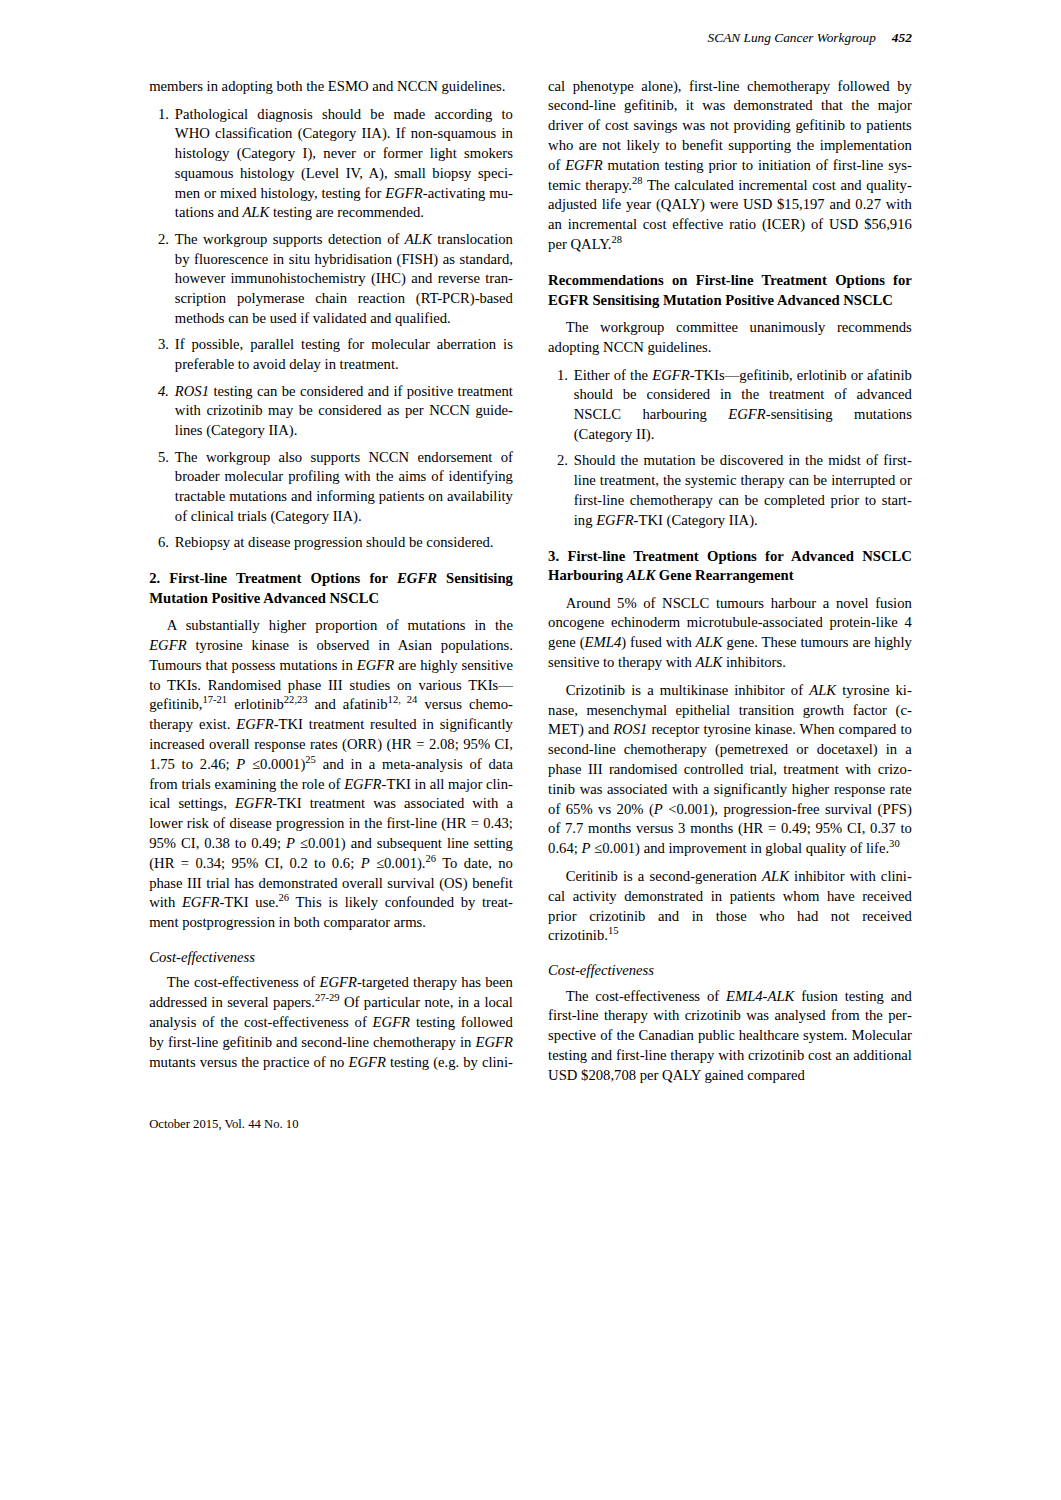SCAN Lung Cancer Workgroup 452
members in adopting both the ESMO and NCCN guidelines.
Pathological diagnosis should be made according to WHO classification (Category IIA). If non-squamous in histology (Category I), never or former light smokers squamous histology (Level IV, A), small biopsy specimen or mixed histology, testing for EGFR-activating mutations and ALK testing are recommended.
The workgroup supports detection of ALK translocation by fluorescence in situ hybridisation (FISH) as standard, however immunohistochemistry (IHC) and reverse transcription polymerase chain reaction (RT-PCR)-based methods can be used if validated and qualified.
If possible, parallel testing for molecular aberration is preferable to avoid delay in treatment.
ROS1 testing can be considered and if positive treatment with crizotinib may be considered as per NCCN guidelines (Category IIA).
The workgroup also supports NCCN endorsement of broader molecular profiling with the aims of identifying tractable mutations and informing patients on availability of clinical trials (Category IIA).
Rebiopsy at disease progression should be considered.
2. First-line Treatment Options for EGFR Sensitising Mutation Positive Advanced NSCLC
A substantially higher proportion of mutations in the EGFR tyrosine kinase is observed in Asian populations. Tumours that possess mutations in EGFR are highly sensitive to TKIs. Randomised phase III studies on various TKIs—gefitinib,17-21 erlotinib22,23 and afatinib12, 24 versus chemotherapy exist. EGFR-TKI treatment resulted in significantly increased overall response rates (ORR) (HR = 2.08; 95% CI, 1.75 to 2.46; P ≤0.0001)25 and in a meta-analysis of data from trials examining the role of EGFR-TKI in all major clinical settings, EGFR-TKI treatment was associated with a lower risk of disease progression in the first-line (HR = 0.43; 95% CI, 0.38 to 0.49; P ≤0.001) and subsequent line setting (HR = 0.34; 95% CI, 0.2 to 0.6; P ≤0.001).26 To date, no phase III trial has demonstrated overall survival (OS) benefit with EGFR-TKI use.26 This is likely confounded by treatment postprogression in both comparator arms.
Cost-effectiveness
The cost-effectiveness of EGFR-targeted therapy has been addressed in several papers.27-29 Of particular note, in a local analysis of the cost-effectiveness of EGFR testing followed by first-line gefitinib and second-line chemotherapy in EGFR mutants versus the practice of no EGFR testing (e.g. by clinical phenotype alone), first-line chemotherapy followed by second-line gefitinib, it was demonstrated that the major driver of cost savings was not providing gefitinib to patients who are not likely to benefit supporting the implementation of EGFR mutation testing prior to initiation of first-line systemic therapy.28 The calculated incremental cost and quality-adjusted life year (QALY) were USD $15,197 and 0.27 with an incremental cost effective ratio (ICER) of USD $56,916 per QALY.28
Recommendations on First-line Treatment Options for EGFR Sensitising Mutation Positive Advanced NSCLC
The workgroup committee unanimously recommends adopting NCCN guidelines.
Either of the EGFR-TKIs—gefitinib, erlotinib or afatinib should be considered in the treatment of advanced NSCLC harbouring EGFR-sensitising mutations (Category II).
Should the mutation be discovered in the midst of first-line treatment, the systemic therapy can be interrupted or first-line chemotherapy can be completed prior to starting EGFR-TKI (Category IIA).
3. First-line Treatment Options for Advanced NSCLC Harbouring ALK Gene Rearrangement
Around 5% of NSCLC tumours harbour a novel fusion oncogene echinoderm microtubule-associated protein-like 4 gene (EML4) fused with ALK gene. These tumours are highly sensitive to therapy with ALK inhibitors.
Crizotinib is a multikinase inhibitor of ALK tyrosine kinase, mesenchymal epithelial transition growth factor (c-MET) and ROS1 receptor tyrosine kinase. When compared to second-line chemotherapy (pemetrexed or docetaxel) in a phase III randomised controlled trial, treatment with crizotinib was associated with a significantly higher response rate of 65% vs 20% (P <0.001), progression-free survival (PFS) of 7.7 months versus 3 months (HR = 0.49; 95% CI, 0.37 to 0.64; P ≤0.001) and improvement in global quality of life.30
Ceritinib is a second-generation ALK inhibitor with clinical activity demonstrated in patients whom have received prior crizotinib and in those who had not received crizotinib.15
Cost-effectiveness
The cost-effectiveness of EML4-ALK fusion testing and first-line therapy with crizotinib was analysed from the perspective of the Canadian public healthcare system. Molecular testing and first-line therapy with crizotinib cost an additional USD $208,708 per QALY gained compared
October 2015, Vol. 44 No. 10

> EXERCISE DIRECTIONS
Retype the lines above exactly, no pictures.

> EXERCISE RESPONSE
SCAN Lung Cancer Workgroup 452
members in adopting both the ESMO and NCCN guidelines.
Pathological diagnosis should be made according to WHO classification (Category IIA). If non-squamous in histology (Category I), never or former light smokers squamous histology (Level IV, A), small biopsy specimen or mixed histology, testing for EGFR-activating mutations and ALK testing are recommended.
The workgroup supports detection of ALK translocation by fluorescence in situ hybridisation (FISH) as standard, however immunohistochemistry (IHC) and reverse transcription polymerase chain reaction (RT-PCR)-based methods can be used if validated and qualified.
If possible, parallel testing for molecular aberration is preferable to avoid delay in treatment.
ROS1 testing can be considered and if positive treatment with crizotinib may be considered as per NCCN guidelines (Category IIA).
The workgroup also supports NCCN endorsement of broader molecular profiling with the aims of identifying tractable mutations and informing patients on availability of clinical trials (Category IIA).
Rebiopsy at disease progression should be considered.
2. First-line Treatment Options for EGFR Sensitising Mutation Positive Advanced NSCLC
A substantially higher proportion of mutations in the EGFR tyrosine kinase is observed in Asian populations. Tumours that possess mutations in EGFR are highly sensitive to TKIs. Randomised phase III studies on various TKIs—gefitinib,17-21 erlotinib22,23 and afatinib12, 24 versus chemotherapy exist. EGFR-TKI treatment resulted in significantly increased overall response rates (ORR) (HR = 2.08; 95% CI, 1.75 to 2.46; P ≤0.0001)25 and in a meta-analysis of data from trials examining the role of EGFR-TKI in all major clinical settings, EGFR-TKI treatment was associated with a lower risk of disease progression in the first-line (HR = 0.43; 95% CI, 0.38 to 0.49; P ≤0.001) and subsequent line setting (HR = 0.34; 95% CI, 0.2 to 0.6; P ≤0.001).26 To date, no phase III trial has demonstrated overall survival (OS) benefit with EGFR-TKI use.26 This is likely confounded by treatment postprogression in both comparator arms.
Cost-effectiveness
The cost-effectiveness of EGFR-targeted therapy has been addressed in several papers.27-29 Of particular note, in a local analysis of the cost-effectiveness of EGFR testing followed by first-line gefitinib and second-line chemotherapy in EGFR mutants versus the practice of no EGFR testing (e.g. by clinical phenotype alone), first-line chemotherapy followed by second-line gefitinib, it was demonstrated that the major driver of cost savings was not providing gefitinib to patients who are not likely to benefit supporting the implementation of EGFR mutation testing prior to initiation of first-line systemic therapy.28 The calculated incremental cost and quality-adjusted life year (QALY) were USD $15,197 and 0.27 with an incremental cost effective ratio (ICER) of USD $56,916 per QALY.28
Recommendations on First-line Treatment Options for EGFR Sensitising Mutation Positive Advanced NSCLC
The workgroup committee unanimously recommends adopting NCCN guidelines.
Either of the EGFR-TKIs—gefitinib, erlotinib or afatinib should be considered in the treatment of advanced NSCLC harbouring EGFR-sensitising mutations (Category II).
Should the mutation be discovered in the midst of first-line treatment, the systemic therapy can be interrupted or first-line chemotherapy can be completed prior to starting EGFR-TKI (Category IIA).
3. First-line Treatment Options for Advanced NSCLC Harbouring ALK Gene Rearrangement
Around 5% of NSCLC tumours harbour a novel fusion oncogene echinoderm microtubule-associated protein-like 4 gene (EML4) fused with ALK gene. These tumours are highly sensitive to therapy with ALK inhibitors.
Crizotinib is a multikinase inhibitor of ALK tyrosine kinase, mesenchymal epithelial transition growth factor (c-MET) and ROS1 receptor tyrosine kinase. When compared to second-line chemotherapy (pemetrexed or docetaxel) in a phase III randomised controlled trial, treatment with crizotinib was associated with a significantly higher response rate of 65% vs 20% (P <0.001), progression-free survival (PFS) of 7.7 months versus 3 months (HR = 0.49; 95% CI, 0.37 to 0.64; P ≤0.001) and improvement in global quality of life.30
Ceritinib is a second-generation ALK inhibitor with clinical activity demonstrated in patients whom have received prior crizotinib and in those who had not received crizotinib.15
Cost-effectiveness
The cost-effectiveness of EML4-ALK fusion testing and first-line therapy with crizotinib was analysed from the perspective of the Canadian public healthcare system. Molecular testing and first-line therapy with crizotinib cost an additional USD $208,708 per QALY gained compared
October 2015, Vol. 44 No. 10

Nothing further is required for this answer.